By Jill Richardson
It’s time to ditch nonstick cookware — and then reform our laws.
Teflon, you might have heard, may cause cancer.
The culprit was a toxic, now retired compound called PFOA. Also known as C8, the chemical became the subject of a major lawsuit accusing DuPont — the manufacturer of the popular nonstick coating — of sickening thousands of Americans.
Yet Teflon is still on the market, The Intercept reports, with a secret new active ingredient.
To find out what it was, scientists from the Environmental Protection Agency sampled river water downstream from a North Carolina chemical plant that previously manufactured the lethal ingredient C8.
That’s right: The pollution of waterways with factory waste is such a given that the river was the EPA’s go-to location to find industrial chemicals.
In 2016, don’t we have a better way of disposing of toxic waste?
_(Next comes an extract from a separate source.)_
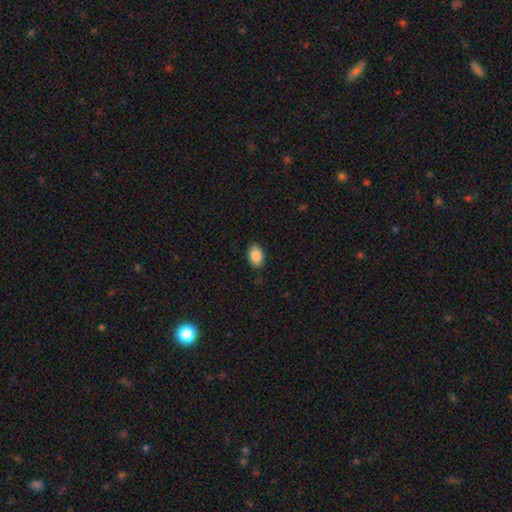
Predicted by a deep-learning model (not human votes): Smooth or featured? smooth (87%)
How rounded? in between (86%)
Merging? none (86%)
Don’t we have the sense to say that manufacturing plants shouldn’t be allowed to dump industrial waste into rivers?
Sad though it is, the scientists were right: They found a new generation of chemicals in the river that are related in performance properties to the poisonous one that’s no longer used.
Naturally, the scientists wondered, are the new compounds’ toxicity and environmental persistence also similar? Sure enough, the new chemicals used in Teflon cause cancer in lab animals.
This should call into question our environmental and chemical safety laws. DuPont, after all, helped write the law that regulates toxic chemicals. It’s a small surprise that it allows them to introduce new chemicals and profit like mad until scientists definitively prove them harmful.
In the case of PFOA, by that time it had already found its way into the bodies of 99.7 percent of Americans. Babies were being born with it in their bloodstreams.
Our chemical control laws aren’t getting fixed any time soon. But while we wait, there’s something all consumers can do: Stop buying Teflon.
Nonstick cookware is convenient, for obvious reasons. But it’s not the only option for nonstick cooking.
I’m personally a fan of stainless steel, but cast iron is nice too. So are the fancy Le Creuset enamel-covered pots and pans, although they cost a fortune. Another possibility is glass — not for most pots and pans, but for baking dishes used in the oven.
Unfortunately, many of the alternatives are pricey. A lucky find in a thrift store or estate sale might help some save money, but most thrift stores don’t stock the latest Williams-Sonoma cookware.
Our current laws have created a two-tiered system in which the rich can replace their Teflon with non-toxic options much more easily than the rest of us.
As long as Teflon’s new chemical is legal, and so long as companies can get away with dumping it in rivers, all of us will face exposure to it in the environment. Whether you’re rich, poor, or in between — and whether there’s nonstick cookware in your home or not — it affects your health.
Ultimately, we need to change our laws — not only to ban dangerous chemicals currently on the market, but also to require thorough testing of new ones before they can be sold commercially.
Alas, to do that, we need a Congress that actually does the people’s business. That doesn’t seem imminent.
In the meantime, as we arm ourselves with the knowledge to make the right choices in November, the most we can do individually is to ditch our nonstick cookware and replace it with whatever safer alternatives we can afford.